Once we are happy that any proposed changes can be released into production, we trigger what’s called a ‘green-blue deployment’. This green-blue deployment allows us to send requests to the new version of the application, once it's ready to process these requests.
If the new version of the application fails to deploy, then the old version of the application will continue to run. The same procedure is performed in the staging environment.
One of the deployment steps is to change the structure of the database, if required. Since during deployment for a very short period of time the updated database is used by the old application version, to ensure the smooth release of the new version, we have to always make database changes in a backward-compatible manner (meaning that we can go back if necessary).
Unfortunately, due to a human error, changes were made without backward compatibility, meaning that there was a change in the database behind the authentication service that authenticates every mobile app request. When the authentication service isn’t working properly, it leads to problems accessing the app.
Deeper into the issue
For the engineers out there, an unused empty column was removed, however, it remained referenced in some queries to this table, in the previous version of the authentication service running at the time of production.

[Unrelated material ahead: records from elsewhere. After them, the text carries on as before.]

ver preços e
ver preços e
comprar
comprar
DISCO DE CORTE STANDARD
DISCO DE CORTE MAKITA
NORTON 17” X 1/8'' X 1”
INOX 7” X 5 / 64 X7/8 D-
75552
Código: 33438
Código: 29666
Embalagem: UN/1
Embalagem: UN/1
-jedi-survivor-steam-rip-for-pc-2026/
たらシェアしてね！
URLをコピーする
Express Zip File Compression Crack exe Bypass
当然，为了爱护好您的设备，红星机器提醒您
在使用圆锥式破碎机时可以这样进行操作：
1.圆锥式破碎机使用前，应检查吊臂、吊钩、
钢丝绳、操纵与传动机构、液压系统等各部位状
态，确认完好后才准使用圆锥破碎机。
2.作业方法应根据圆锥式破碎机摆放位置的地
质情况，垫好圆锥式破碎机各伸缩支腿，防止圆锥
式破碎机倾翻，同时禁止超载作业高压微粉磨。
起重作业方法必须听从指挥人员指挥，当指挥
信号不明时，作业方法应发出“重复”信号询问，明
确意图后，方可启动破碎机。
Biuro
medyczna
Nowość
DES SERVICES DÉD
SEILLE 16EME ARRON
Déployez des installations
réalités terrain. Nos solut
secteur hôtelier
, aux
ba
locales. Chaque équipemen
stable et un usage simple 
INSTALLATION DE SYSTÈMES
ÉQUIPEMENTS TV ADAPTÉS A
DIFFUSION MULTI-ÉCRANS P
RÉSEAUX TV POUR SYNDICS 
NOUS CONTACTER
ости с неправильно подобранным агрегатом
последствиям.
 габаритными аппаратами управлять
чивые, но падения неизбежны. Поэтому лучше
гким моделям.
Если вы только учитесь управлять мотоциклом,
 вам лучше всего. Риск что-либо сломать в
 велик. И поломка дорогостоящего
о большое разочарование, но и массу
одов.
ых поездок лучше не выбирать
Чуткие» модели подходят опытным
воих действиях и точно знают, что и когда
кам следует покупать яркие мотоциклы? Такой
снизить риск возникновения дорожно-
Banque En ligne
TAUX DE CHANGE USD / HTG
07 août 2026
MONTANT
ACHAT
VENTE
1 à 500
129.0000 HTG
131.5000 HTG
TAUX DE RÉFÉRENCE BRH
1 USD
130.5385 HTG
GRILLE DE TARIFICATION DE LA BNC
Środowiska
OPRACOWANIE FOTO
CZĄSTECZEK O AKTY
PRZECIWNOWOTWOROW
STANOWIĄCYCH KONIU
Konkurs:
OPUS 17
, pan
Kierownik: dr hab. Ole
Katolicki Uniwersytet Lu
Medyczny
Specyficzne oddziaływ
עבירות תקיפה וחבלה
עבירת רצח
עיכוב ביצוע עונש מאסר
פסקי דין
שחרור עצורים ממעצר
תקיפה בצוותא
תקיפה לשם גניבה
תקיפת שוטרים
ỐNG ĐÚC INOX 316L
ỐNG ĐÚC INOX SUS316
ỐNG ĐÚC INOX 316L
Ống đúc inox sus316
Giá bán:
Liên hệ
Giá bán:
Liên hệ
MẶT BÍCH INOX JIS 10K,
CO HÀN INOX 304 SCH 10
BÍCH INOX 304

This resulted in authentication errors and automatic logouts in the app.
For all non-engineers, a piece of code was changed, which resulted in you being logged out of the app.
This lasted for a period of a few minutes, but due to the spike in authentication errors (people being logged out and trying to log back in again), an alert was triggered. One of our engineers saw that the errors spiked during deployment, and performed a rollback to the previous version of the service, so that customers would be able to log in again.

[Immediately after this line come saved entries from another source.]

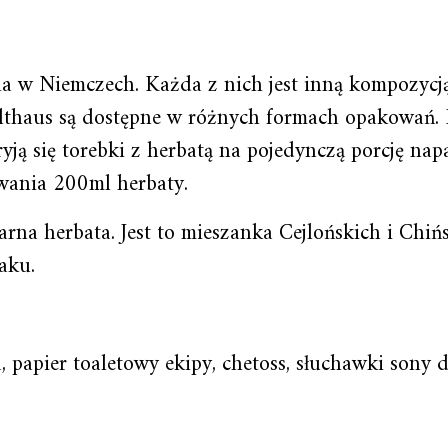
zona w Niemczech. Każda z nich jest inną kompozyc
lthaus są dostępne w różnych formach opakowań. 
yją się torebki z herbatą na pojedynczą porcję na
owania 200ml herbaty.
rna herbata. Jest to mieszanka Cejlońskich i Chiń
aku.
 papier toaletowy ekipy, chetoss, słuchawki sony 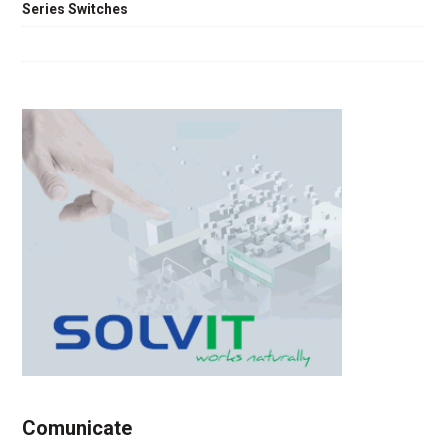
Series Switches
Comunicate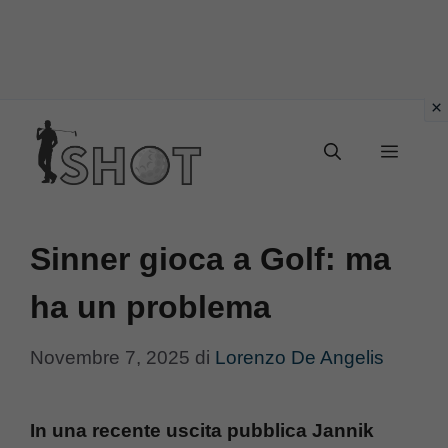
Vai
Menu
al
contenuto
Sinner gioca a Golf: ma
ha un problema
Novembre 7, 2025
di
Lorenzo De Angelis
In una recente uscita pubblica Jannik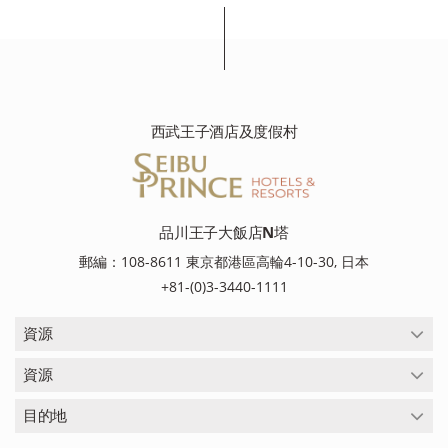
西武王子酒店及度假村
品川王子大飯店N塔
郵編：108-8611 東京都港區高輪4-10-30, 日本
+81-(0)3-3440-1111
資源
資源
目的地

Unfortunately, our rollback procedure does not roll back automatic database changes; this step has to be checked manually. As a result, the rollback resulted in the deployment of the previous version of the application, which was not compatible with the version of the database structure*. This led to more authentication errors and more delays.

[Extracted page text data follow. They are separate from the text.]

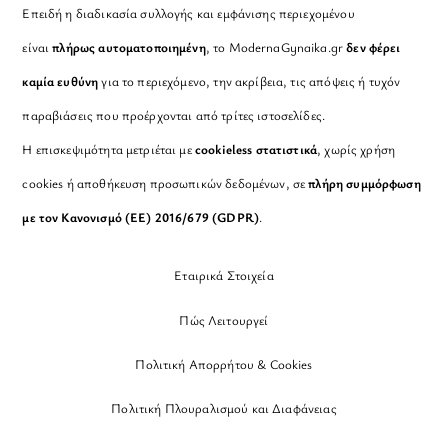
Επειδή η διαδικασία συλλογής και εμφάνισης περιεχομένου
είναι
πλήρως αυτοματοποιημένη
, το ModernaGynaika.gr
δεν φέρει
καμία ευθύνη
για το περιεχόμενο, την ακρίβεια, τις απόψεις ή τυχόν
παραβιάσεις που προέρχονται από τρίτες ιστοσελίδες.
Η επισκεψιμότητα μετριέται με
cookieless στατιστικά
, χωρίς χρήση
cookies ή αποθήκευση προσωπικών δεδομένων, σε
πλήρη συμμόρφωση
με τον Κανονισμό (ΕΕ) 2016/679 (GDPR)
.
Εταιρικά Στοιχεία
Πώς Λειτουργεί
Πολιτική Απορρήτου & Cookies
Πολιτική Πλουραλισμού και Διαφάνειας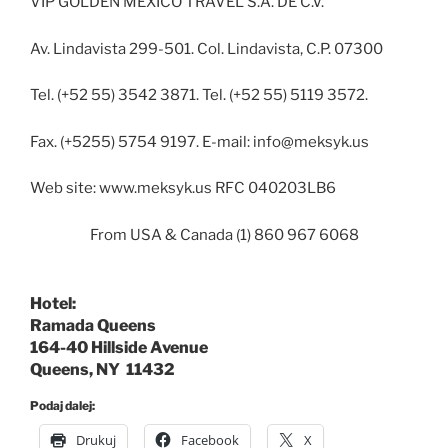
VIP GOLDEN MEXICO TRAVEL S.A. DE C.V.
Av. Lindavista 299-501. Col. Lindavista, C.P. 07300
Tel. (+52 55) 3542 3871. Tel. (+52 55) 5119 3572.
Fax. (+5255) 5754 9197. E-mail: info@meksyk.us
Web site: www.meksyk.us RFC 040203LB6
From USA & Canada (1) 860 967 6068
Hotel:
Ramada Queens
164-40 Hillside Avenue
Queens, NY 11432
Podaj dalej:
Drukuj
Facebook
X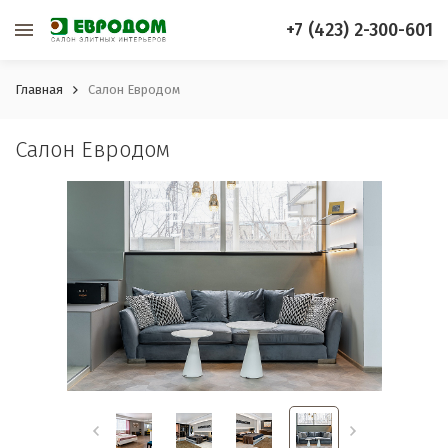
+7 (423) 2-300-601
Главная
Салон Евродом
Салон Евродом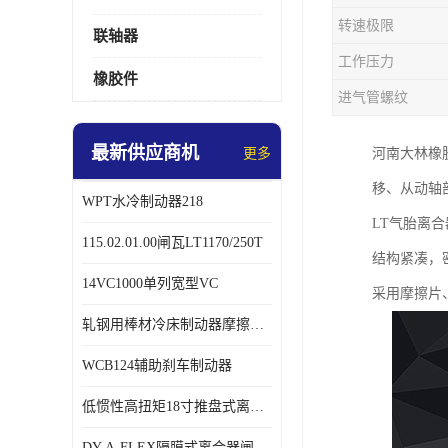
转速极限
联轴器
工作压力
橡胶件
进气管螺纹
最新供应商机
更多
河南大林橡
移、从动轴
WPT水冷制动器218
LT气胎离
115.02.01.00闸瓦LT1170/250T
结构紧凑，
14VC1000单列宽型VC
采用摩擦片
轧钢用棒材冷床制动器摩擦片218
WCB124辅助刹车制动器
低惯性高扭矩18寸推盘式离合器中心盘齿盘W18-11-101
DY-A-FLEX隔膜式离合器闸瓦总成7015125A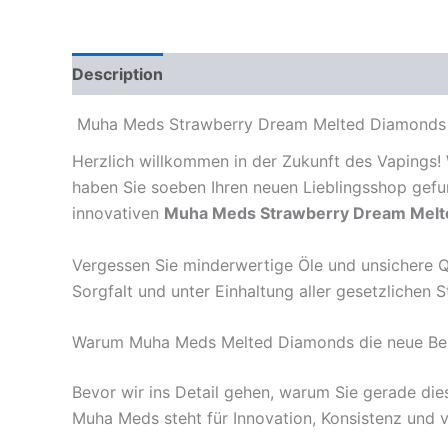
Description
Reviews (0)
Muha Meds Strawberry Dream Melted Diamonds – 
Herzlich willkommen in der Zukunft des Vapings!
haben Sie soeben Ihren neuen Lieblingsshop gefun
innovativen
Muha Meds Strawberry Dream Melt
Vergessen Sie minderwertige Öle und unsichere Qu
Sorgfalt und unter Einhaltung aller gesetzlichen
Warum Muha Meds Melted Diamonds die neue Be
Bevor wir ins Detail gehen, warum Sie gerade dies
Muha Meds steht für Innovation, Konsistenz und vo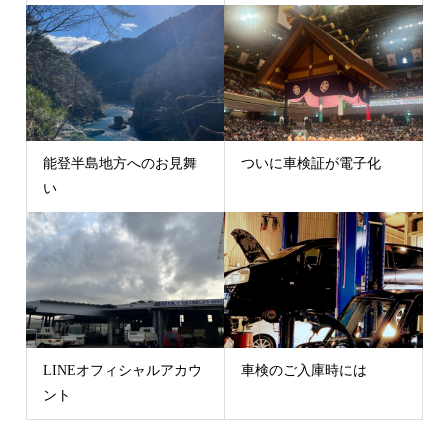
能登半島地方へのお見舞
ついに車検証が電子化
い
LINEオフィシャルアカウ
車検のご入庫時には
ント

*This is what engineers refer to as a database schema.
Once our engineers realised the mistake, they brought the database schema in sync with the application about 20 minutes later. During this time a significant number of customers who had been logged out, tried to log back in at the same time. Once the authentication service was back up and running, those users who did manage to log in again started loading account data all at once, causing a spike in pressure on the system, leading to slow response times.
Our backend applications were gradually scaled out in the next 20 minutes (added more servers), which allowed the system to handle more requests, but at the same time created a lot of pressure on the database. We therefore decided to scale out the database (add more servers), which took a further 30 minutes. From that point, response times started gradually normalising, and by 16:00 everything was back to normal.
Still with us?
Here’s what we learned
We generally focus on automating all aspects of the change process and system runtime as much as possible, so that our systems can be more resilient without human intervention. We learned that we have to remove another step in our process that is vulnerable to human error, and to prioritise the automation of validation, with regard to backward compatibility of database structure changes.
We've made our authentication logic more stable so as not to cause logout from the app during intermittent errors, such as we experienced here.
Clearly, scaling of our databases needs to be faster. Ironically, this was a known deficiency and our engineers are currently in the final stages of implementing a solution that addresses this issue.
Even though we took this outage as an opportunity to learn, any interruption to your service is unacceptable, and we wholeheartedly apologise for that. Sometimes systems fail, but it’s by working together that we’re able to fix them.
We’d like to extend our thanks to all of you for your patience, and we hope that you found this debrief informative.